An 2000, le gouvernement avait mis fin à un mouvement de grève de la faim similaire en tuant 28 détenus kurdes.
La grève de la faim collective observée par des centaines de détenus politiques kurdes à travers les prisons de Turquie met le gouvernement islamo-conservateur dans l'embarras alors que la situation des protestataires devient de plus en plus précaire.
Le mouvement qui en était samedi à son 47e jour est suivi par environ 700 prisonniers de plus de 50 prisons pour la plupart membres du principal parti pro-kurde de Turquie, celui pour la paix et la démocratie (BDP), et des prévenus accusés de liens avec la rébellion kurde.

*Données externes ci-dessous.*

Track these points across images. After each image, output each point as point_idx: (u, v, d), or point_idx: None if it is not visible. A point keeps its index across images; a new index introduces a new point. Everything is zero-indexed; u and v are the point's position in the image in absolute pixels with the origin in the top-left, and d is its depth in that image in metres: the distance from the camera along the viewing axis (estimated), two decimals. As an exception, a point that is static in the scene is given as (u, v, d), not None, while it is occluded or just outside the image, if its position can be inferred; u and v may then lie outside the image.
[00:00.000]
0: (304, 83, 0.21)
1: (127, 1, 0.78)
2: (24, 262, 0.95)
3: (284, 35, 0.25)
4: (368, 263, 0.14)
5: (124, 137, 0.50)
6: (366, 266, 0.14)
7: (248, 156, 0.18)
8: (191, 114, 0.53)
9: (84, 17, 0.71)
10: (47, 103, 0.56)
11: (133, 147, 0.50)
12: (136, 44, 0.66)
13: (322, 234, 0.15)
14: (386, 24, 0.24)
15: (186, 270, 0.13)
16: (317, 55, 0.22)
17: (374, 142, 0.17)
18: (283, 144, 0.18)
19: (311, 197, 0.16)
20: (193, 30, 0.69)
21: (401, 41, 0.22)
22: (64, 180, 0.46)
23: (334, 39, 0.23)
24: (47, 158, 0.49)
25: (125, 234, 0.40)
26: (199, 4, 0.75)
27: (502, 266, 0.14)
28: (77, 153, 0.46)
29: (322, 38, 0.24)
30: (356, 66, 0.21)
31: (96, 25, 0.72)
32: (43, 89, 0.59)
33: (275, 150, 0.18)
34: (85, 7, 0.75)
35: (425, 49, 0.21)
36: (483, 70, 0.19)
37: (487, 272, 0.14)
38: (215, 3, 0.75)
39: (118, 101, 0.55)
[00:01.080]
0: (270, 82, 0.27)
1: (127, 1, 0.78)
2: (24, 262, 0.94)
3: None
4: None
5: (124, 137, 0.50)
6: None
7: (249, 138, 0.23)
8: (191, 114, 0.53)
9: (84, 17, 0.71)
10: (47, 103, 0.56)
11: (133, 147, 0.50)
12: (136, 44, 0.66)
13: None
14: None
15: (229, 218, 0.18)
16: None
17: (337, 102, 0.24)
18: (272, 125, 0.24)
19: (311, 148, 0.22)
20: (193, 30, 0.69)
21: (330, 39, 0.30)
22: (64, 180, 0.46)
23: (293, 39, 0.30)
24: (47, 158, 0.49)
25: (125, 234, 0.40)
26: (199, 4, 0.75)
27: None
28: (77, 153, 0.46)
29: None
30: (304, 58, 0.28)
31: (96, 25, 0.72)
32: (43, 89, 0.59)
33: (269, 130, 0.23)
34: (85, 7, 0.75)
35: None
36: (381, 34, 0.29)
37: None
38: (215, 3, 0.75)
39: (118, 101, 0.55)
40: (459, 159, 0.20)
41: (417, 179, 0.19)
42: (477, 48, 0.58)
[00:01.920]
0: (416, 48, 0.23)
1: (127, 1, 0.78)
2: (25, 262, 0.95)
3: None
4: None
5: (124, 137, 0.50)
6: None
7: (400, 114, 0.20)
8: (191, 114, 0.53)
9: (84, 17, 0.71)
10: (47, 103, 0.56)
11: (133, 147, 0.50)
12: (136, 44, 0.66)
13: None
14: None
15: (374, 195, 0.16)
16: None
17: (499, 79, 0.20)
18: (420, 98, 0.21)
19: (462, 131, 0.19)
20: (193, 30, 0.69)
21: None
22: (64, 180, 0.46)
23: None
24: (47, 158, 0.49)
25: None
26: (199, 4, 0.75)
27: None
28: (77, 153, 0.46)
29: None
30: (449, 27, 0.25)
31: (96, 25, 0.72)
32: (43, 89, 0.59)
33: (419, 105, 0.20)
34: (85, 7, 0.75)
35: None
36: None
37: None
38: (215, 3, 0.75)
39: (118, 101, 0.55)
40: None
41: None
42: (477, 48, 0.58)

"La situation des grévistes se détériore de jour en jour", a indiqué à l'AFP un responsable de l'Association des Droits de l'Homme (IHD) qui a aussi fait état de certains mauvais traitements contre les protestataires.

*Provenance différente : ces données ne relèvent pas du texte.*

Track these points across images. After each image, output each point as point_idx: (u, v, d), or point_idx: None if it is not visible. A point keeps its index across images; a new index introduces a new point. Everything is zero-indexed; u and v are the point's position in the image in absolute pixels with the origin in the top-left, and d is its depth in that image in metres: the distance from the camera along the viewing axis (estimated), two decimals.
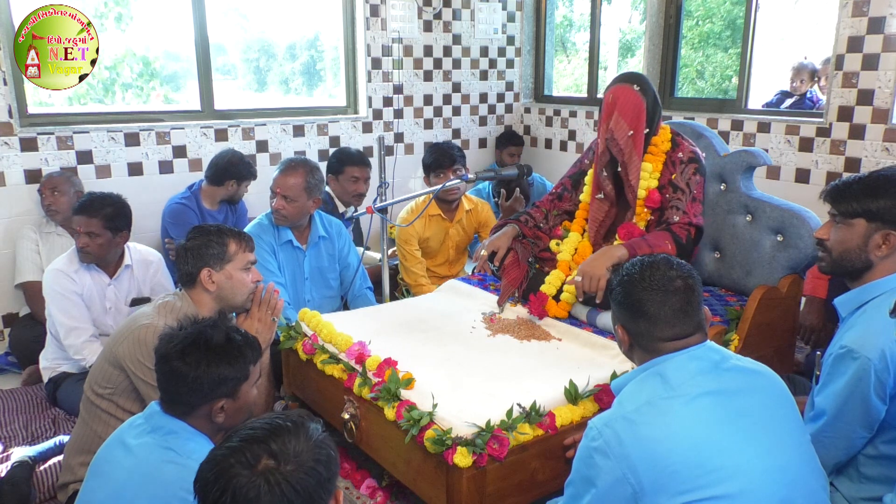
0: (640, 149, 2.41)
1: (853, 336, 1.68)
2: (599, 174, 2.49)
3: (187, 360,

Le mouvement a été lancé le 12 septembre, date anniversaire du putsch militaire de 1980, par quelques dizaines de détenus accusés de collusion avec le Parti des travailleurs du Kurdistan (PKK, interdit), en lutte armée depuis 1984 contre les forces d'Ankara.
Depuis, il s'est propagé rapidement à des dizaines d'établissements pénitenciers, attirant l'attention des médias et des responsables politiques.
Les protestataires ne se nourrissent que d'eau salée et sucrée et de vitamines.
Le gouvernement sous pression
Sous pression pour faire cesser le mouvement, le ministre de la Justice Sadullah Ergin a effectué mercredi, à la veille de la fête musulmane du sacrifice, une visite inattendue à des grévistes d'une prison d'Ankara, un geste en signe de main tendue.
"Pour le bien de votre corps, de votre santé, de vos familles qui pensent à vous: renoncez à cette action", a déclaré le ministre sur un ton émouvant devant les caméras.
Les militants kurdes réclament le droit à l'éducation en langue kurde ainsi que le droit d'utiliser leur langue maternelle dans les tribunaux, ce qui leur est refusé actuellement.
Le ministre a affirmé que le gouvernement envisageait une réforme dans ce domaine mais sur l'autre revendication, celle de faire lever les restrictions sur l'usage du kurde dans les lieux publics, il n'a rien promis, car une telle initiative paraît très difficile, même si d'importants progrès ont été faits en faveur des droits culturels des Kurdes ces dix dernières années dans une Turquie qui aspire à intégrer l'Union européenne.
Une autre revendication concerne le chef du PKK, Abdullah Öcalan, emprisonné sur l'île d'Imrali (nord-ouest) depuis 1999.
Ce dernier, considéré par beaucoup de kurdes de Turquie comme le leader historique de la cause kurde, est emprisonné à vie et les grévistes de la faim réclament la fin de son confinement.
"Nous demandons de pouvoir nous rendre à Imrali", a réclamé vendredi le co-président du BDP, Salahattin Demirtas, pour qui une intervention d'Öcalan pourrait faire cesser le mouvement.
Interrogé par l'AFP, le ministère turc de la Justice n'a pas souhaité commenter la demande d'une telle visite, qui serait une première, et une source proche du gouvernement a affirmé que "les autorités gouvernementales mettent tout en œuvre pour faire cesser le mouvement", assurant qu'aucun des grévistes n'est actuellement en danger de mort.
"Il faut que le gouvernement mette fin à l'isolement d'Öcalan et lance tout de suite, sans perdre de temps, les démarches nécessaires pour faire cesser cette tragédie", écrit Oral Calislar dans les colonnes du journal libéral Radikal.
Ces grèves interviennent dans un contexte d'intensification des violences entre rebelles et armée. Aucune solution politique de la question kurde ne se profile à l'horizon.
Le Premier ministre Recep Tayyip Erdogan qui a durci sa position sur ce dossier après des attaques meurtrières du PKK en 2011 a néanmoins affirmé que son gouvernement était prêt à reprendre les négociations entamées en 2010 à Oslo avec le PKK.
Le conflit kurde a fait plus de 45.000 morts depuis que le PKK a pris les armes en 1984.
En 2000, l'Etat turc avait brutalement mis fin à un mouvement de grève de la faim suivi par des centaines de détenus d'extrême-gauche, en protestation à l'introduction du régime controversé de l'isolement (prisons de type F).
Le bilan officiel de l'offensive était de 28 détenus tués.